--- Begin Page text ---

Example of GHG mitigation opportunities evaluated recently by AAFC researchers include extending the backgrounding phase, extending the finishing phase, feeding oilseeds, feeding distillers dried grains, improving forage quality for breeding stock, increasing the number of calves weaned, and changes in land management such as seeding previously cropped land for use as pasture.

The key to moving forward is to have more concerted focus on evaluating any potential practice changes or fine tuning of production approaches in the context of what it means for overall GHG emissions, says Beauchemin. "The baseline established with this life cycle assessment, combined with our ongoing use of the Holos tool, provides us with an excellent opportunity to continually build our knowledge base. When we learn new things, we can add that new data to the Holos program to see how that changes the outcomes projected by the model."

The life cycle integrated with Holos can also play a key role in identifying priorities for further research, says Little. "It can provide a strong anchor to research direction, which in turn will provide new knowledge to help the model continually improve. It's a tremendous asset for Canada to support our GHG emissions strategies for agriculture."

Keeping a healthy perspective

There is potentially a broad range of strategies and options that have the potential to improve efficiencies in ways that reduce emissions and benefit the producer.

However, it's important to keep a healthy perspective on what is needed and what makes sense, says Beauchemin.

--- End Page text ---
--- Begin Entries shown ---

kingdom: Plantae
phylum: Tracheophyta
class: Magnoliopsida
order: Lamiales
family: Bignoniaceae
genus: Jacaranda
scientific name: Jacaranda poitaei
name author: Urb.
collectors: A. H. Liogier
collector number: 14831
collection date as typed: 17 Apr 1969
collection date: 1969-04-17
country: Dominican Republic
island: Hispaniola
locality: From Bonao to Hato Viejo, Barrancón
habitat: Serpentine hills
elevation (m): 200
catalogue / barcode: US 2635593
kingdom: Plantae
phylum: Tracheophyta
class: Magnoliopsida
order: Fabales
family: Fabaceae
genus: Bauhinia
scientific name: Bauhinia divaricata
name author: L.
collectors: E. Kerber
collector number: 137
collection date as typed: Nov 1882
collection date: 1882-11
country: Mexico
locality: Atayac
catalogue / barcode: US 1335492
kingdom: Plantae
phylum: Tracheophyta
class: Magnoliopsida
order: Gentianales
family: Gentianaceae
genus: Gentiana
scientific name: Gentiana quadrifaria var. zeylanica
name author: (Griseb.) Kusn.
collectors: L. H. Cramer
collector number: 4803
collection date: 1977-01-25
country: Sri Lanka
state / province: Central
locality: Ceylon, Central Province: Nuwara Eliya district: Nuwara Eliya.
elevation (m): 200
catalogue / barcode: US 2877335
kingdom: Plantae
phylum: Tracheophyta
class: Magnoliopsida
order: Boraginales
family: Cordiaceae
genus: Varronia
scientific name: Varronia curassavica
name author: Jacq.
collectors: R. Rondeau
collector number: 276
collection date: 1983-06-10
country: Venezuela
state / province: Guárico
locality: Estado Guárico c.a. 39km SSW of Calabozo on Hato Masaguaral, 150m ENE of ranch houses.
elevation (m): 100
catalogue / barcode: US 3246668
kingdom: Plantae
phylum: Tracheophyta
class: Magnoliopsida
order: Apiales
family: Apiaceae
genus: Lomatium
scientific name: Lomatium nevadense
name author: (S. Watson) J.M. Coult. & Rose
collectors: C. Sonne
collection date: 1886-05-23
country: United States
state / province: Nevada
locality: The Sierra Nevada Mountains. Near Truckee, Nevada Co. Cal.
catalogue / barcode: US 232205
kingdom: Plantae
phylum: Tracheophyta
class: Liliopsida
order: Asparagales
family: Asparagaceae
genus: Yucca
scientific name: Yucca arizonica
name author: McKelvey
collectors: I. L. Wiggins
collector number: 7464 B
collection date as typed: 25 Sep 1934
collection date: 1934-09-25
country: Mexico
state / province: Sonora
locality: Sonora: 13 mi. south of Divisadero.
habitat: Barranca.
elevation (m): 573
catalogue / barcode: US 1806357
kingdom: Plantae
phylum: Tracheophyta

--- End Entries shown ---

◆ Stated task A
In two sentences, summarize the text on greenhouse gas mitigation.
◆ Stated task B
Carry on the text on greenhouse gas mitigation from its final sentence.

◆ Expected output A
AAFC researchers have recently evaluated GHG mitigation opportunities such as extending the backgrounding and finishing phases, feeding oilseeds or distillers dried grains, improving forage quality for breeding stock, increasing the number of calves weaned, and seeding previously cropped land for use as pasture. Beauchemin and Little say the life cycle assessment baseline combined with the Holos tool lets researchers judge practice changes by their effect on overall GHG emissions, keep adding new data, and identify research priorities, though Beauchemin stresses keeping a healthy perspective on what is needed and what makes sense.

◆ Expected output B
The life cycle assessment reinforced that Canada is already in the top-tier of efficient beef production systems in the world. "We can always get better, but the bottom line is we are doing very well already," she says. "The approach to beef production common in Canada and the U.S. is the most efficient in the world at producing beef."

Also, while the figures point to enteric methane from cow-calf production as a major emissions source, there are other mitigating factors to consider before pushing for substantial changes based on emissions targets alone. For example, because the cow-calf system relies extensively on pastures and forage crops, it has a beneficial role in preserving or augmenting soil carbon and preserving rangeland biodiversity and wildlife habitat.

"This is the type of next level question we can get a better handle on using a sophisticated modeling tool such as Holos, she says. "When we see opportunities that have benefits for beef producers and the efficiency, productivity or competitiveness or meat production, that also happen to have a GHG emissions benefit, we are in a safe zone. But we need to be careful about pushing any changes based on livestock emissions targets alone without considering an even broader environmental context."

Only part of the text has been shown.